Political and Cultural Boycotts are Now a Real Business Risk
Big-name brands like Walmart, Target, and Home Depot are putting it in writing: political and cultural boycotts are now a real business risk.
In their latest filings to investors, these companies are warning that backlash over diversity, equity, and inclusion (DEI) programs — as well as environmental and social policies (ESG) — could damage their reputation, hurt sales, and trigger lawsuits. In short: politics is now part of the profit conversation.
“Consumers may be dissatisfied if a company takes a particular position on a social issue — or if it takes no position at all,” explained Kristen Jaconi, director at USC’s Peter Arkley Institute for Risk Management.
Target also admitted it’s getting squeezed from both sides.

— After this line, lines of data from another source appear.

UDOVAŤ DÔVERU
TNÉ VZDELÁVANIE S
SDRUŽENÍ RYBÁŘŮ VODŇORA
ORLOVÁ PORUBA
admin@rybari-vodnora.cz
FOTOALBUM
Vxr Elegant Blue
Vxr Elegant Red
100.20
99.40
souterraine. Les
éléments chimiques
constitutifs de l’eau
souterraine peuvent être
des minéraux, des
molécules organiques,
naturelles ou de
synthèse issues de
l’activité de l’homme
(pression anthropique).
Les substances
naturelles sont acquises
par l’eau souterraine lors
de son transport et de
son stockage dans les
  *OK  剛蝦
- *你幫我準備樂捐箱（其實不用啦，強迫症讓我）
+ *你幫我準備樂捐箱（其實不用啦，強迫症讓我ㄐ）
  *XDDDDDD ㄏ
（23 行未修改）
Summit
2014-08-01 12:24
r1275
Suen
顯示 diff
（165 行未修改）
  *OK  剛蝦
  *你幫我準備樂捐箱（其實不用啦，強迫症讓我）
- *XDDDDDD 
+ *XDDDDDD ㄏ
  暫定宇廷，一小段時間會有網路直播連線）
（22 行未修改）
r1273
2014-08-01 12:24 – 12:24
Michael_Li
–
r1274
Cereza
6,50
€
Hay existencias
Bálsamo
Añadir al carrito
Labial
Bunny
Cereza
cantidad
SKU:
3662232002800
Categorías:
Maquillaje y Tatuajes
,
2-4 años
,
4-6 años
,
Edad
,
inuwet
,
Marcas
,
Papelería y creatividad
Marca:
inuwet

When it offered LGBTQ-themed items, conservative groups attacked. When it rolled back diversity programs, others pushed back. The result? A drop in sales and lingering distrust.

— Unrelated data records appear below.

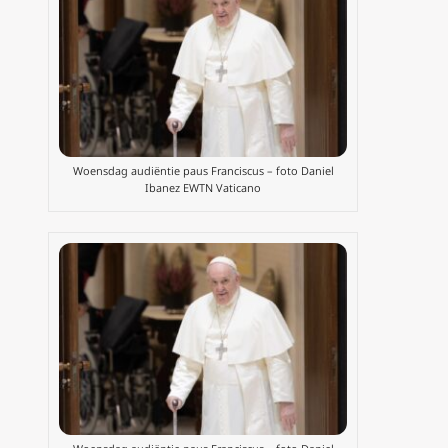
Woensdag audiëntie paus Franciscus – foto Daniel
Ibanez EWTN Vaticano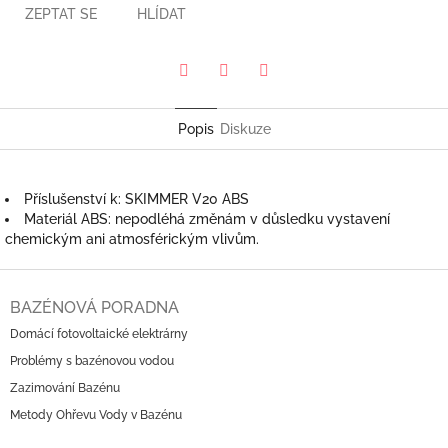
ZEPTAT SE
HLÍDAT
Pinterest
Twitter
Facebook
Popis
Diskuze
Příslušenství k: SKIMMER V20 ABS
Materiál ABS: nepodléhá změnám v důsledku vystavení
chemickým ani atmosférickým vlivům.
Z
á
BAZÉNOVÁ PORADNA
p
Domácí fotovoltaické elektrárny
a
Problémy s bazénovou vodou
t
í
Zazimování Bazénu
Metody Ohřevu Vody v Bazénu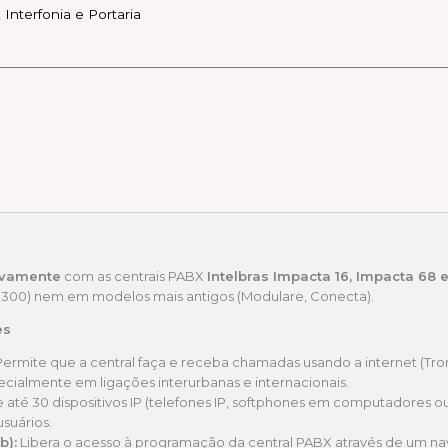
,
Interfonia e Portaria
ivamente
com as centrais PABX
Intelbras Impacta 16, Impacta 68 
, 300) nem em modelos mais antigos (Modulare, Conecta).
es
ermite que a central faça e receba chamadas usando a internet (T
cialmente em ligações interurbanas e internacionais.
e até 30 dispositivos IP (telefones IP, softphones em computadores 
suários.
b):
Libera o acesso à programação da central PABX através de um nave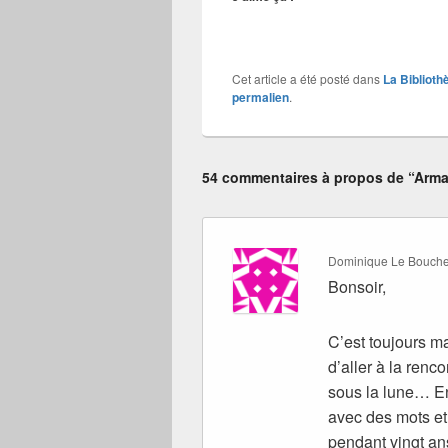
Cet article a été posté dans
La Biblioth
permalien
.
54 commentaires à propos de “Arma
Dominique Le Bouche
Bonsoir,
C’est toujours m
d’aller à la renc
sous la lune… En
avec des mots et
pendant vingt ans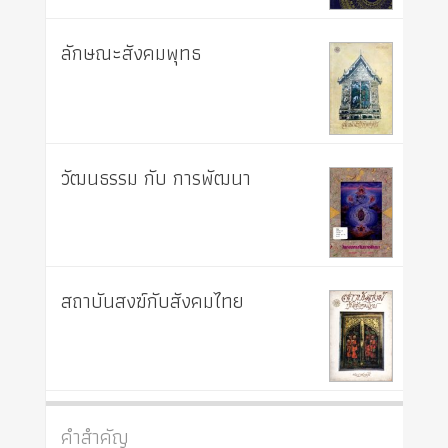
ลักษณะสังคมพุทธ
วัฒนธรรม กับ การพัฒนา
สถาบันสงฆ์กับสังคมไทย
คำสำคัญ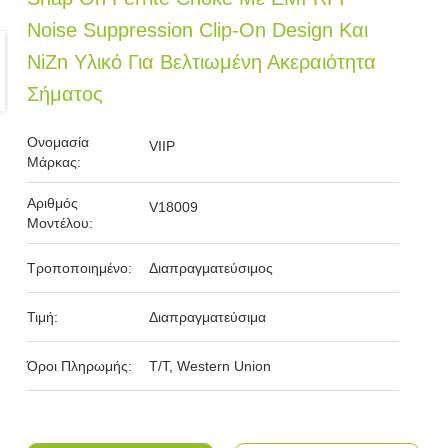
Noise Suppression Clip-On Design Και
NiZn Υλικό Για Βελτιωμένη Ακεραιότητα
Σήματος
Ονομασία
VIIP
Μάρκας:
Αριθμός
V18009
Μοντέλου:
Τροποποιημένο:
Διαπραγματεύσιμος
Τιμή:
Διαπραγματεύσιμα
Όροι Πληρωμής:
T/T, Western Union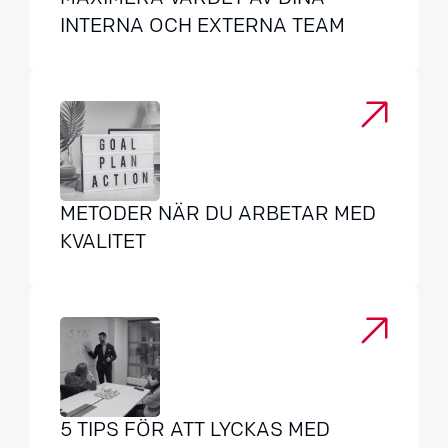
INTERNA OCH EXTERNA TEAM
METODER NÄR DU ARBETAR MED
KVALITET
5 TIPS FÖR ATT LYCKAS MED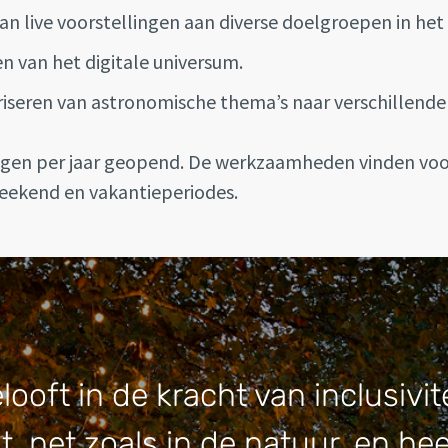
an live voorstellingen aan diverse doelgroepen in het
n van het digitale universum.
iseren van astronomische thema’s naar verschillend
agen per jaar geopend. De werkzaamheden vinden vo
weekend en vakantieperiodes.
ooft in de kracht van inclusivit
it, net zoals in de natuur, en hee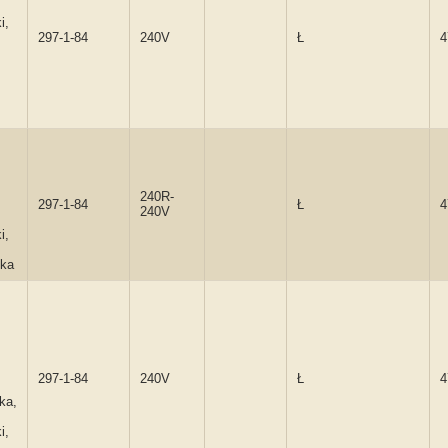
i,
297-1-84
240V
Ł
4
240R-
297-1-84
Ł
4
240V
i,
ka
297-1-84
240V
Ł
4
ka,
i,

Walmart echoed that concern, warning that strong public opinions on both sides of DEI and ESG issues could spark “boycotts, negative publicity campaigns, litigation and reputational harm.”
And it’s not just the retailers. Brands like Kroger, Abercrombie & Fitch, and PVH Corp. (which owns Calvin Klein and Tommy Hilfiger) are sounding the alarm too. They say the political climate — especially under Republican pressure — has made sustainability and diversity goals harder to pursue without fear of backlash.
Kroger pointed out that changes in the U.S. administration could “lead to increased criticism and associated reputational harm.” PVH warned of “retaliatory legislative treatment” and boycotts tied to their social policies.
So why the sudden caution?
Historian Lawrence Glickman, who studies consumer activism at Cornell, says it’s a sign of the times:
“Boycotts have been successful enough that companies are now worried about them.”
The bottom line? Whether companies lean into social issues or try to steer clear, they’re caught in the crossfire — and they know it.